== ACTION ITEM ==
Could you return every row below word for word, omitting the pictures?

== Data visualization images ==
········

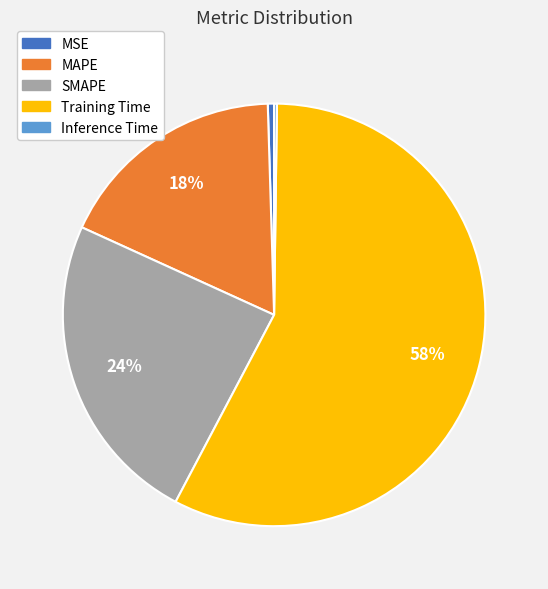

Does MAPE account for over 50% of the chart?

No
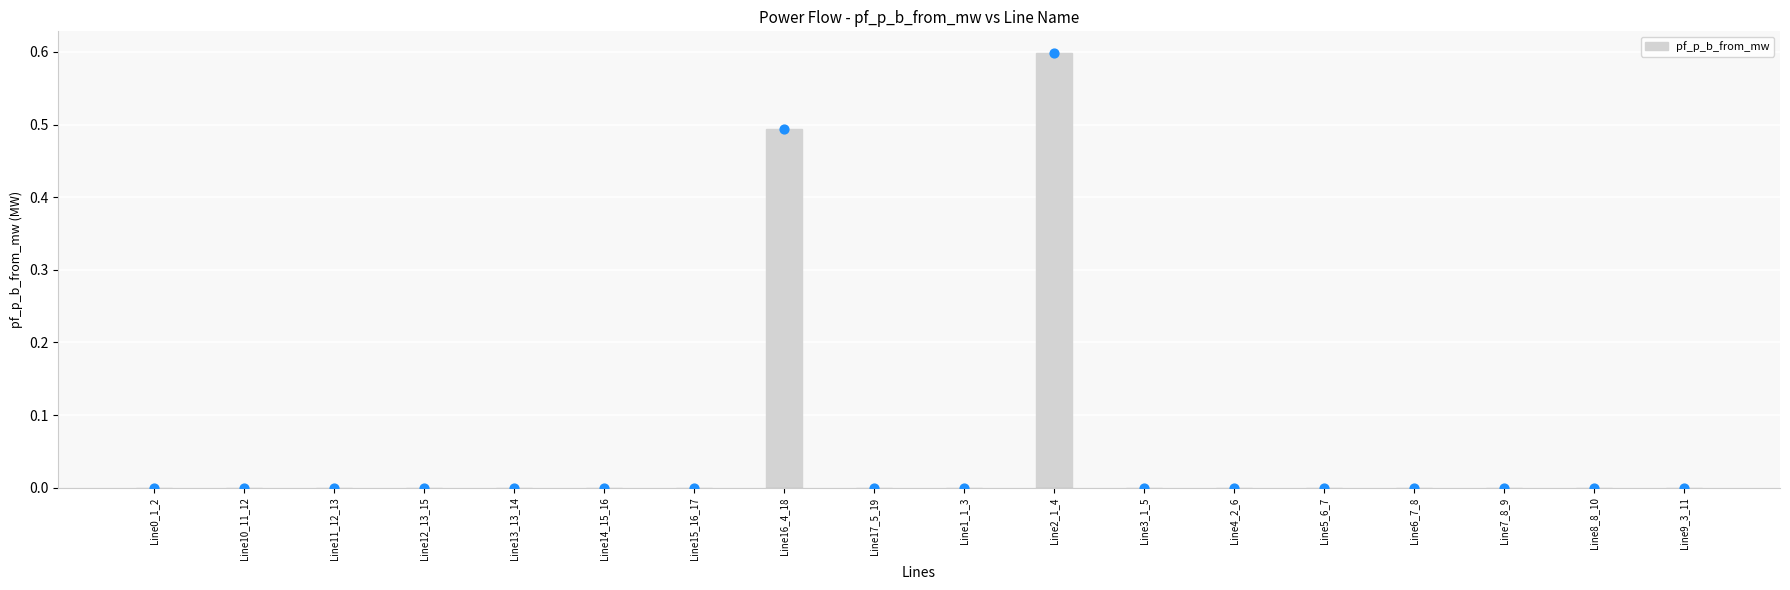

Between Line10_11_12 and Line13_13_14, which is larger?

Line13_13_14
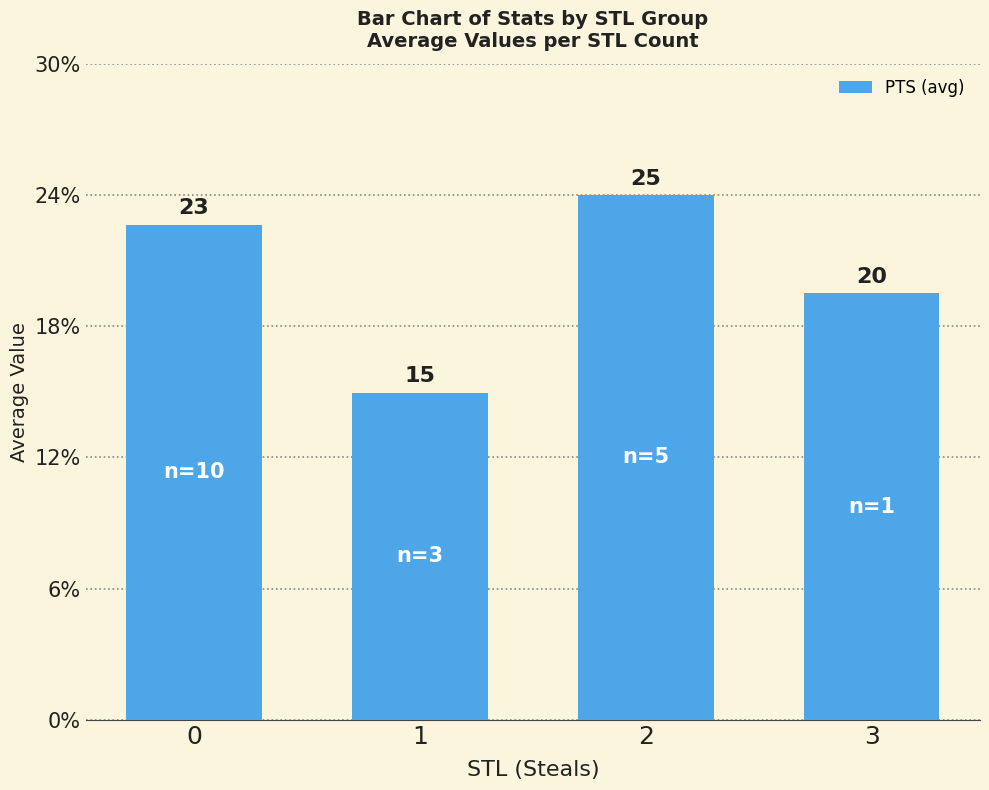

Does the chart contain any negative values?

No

········

== ANSWER FOR THE TASK ==
Does MAPE account for over 50% of the chart?

No

Between Line10_11_12 and Line13_13_14, which is larger?

Line13_13_14

Does the chart contain any negative values?

No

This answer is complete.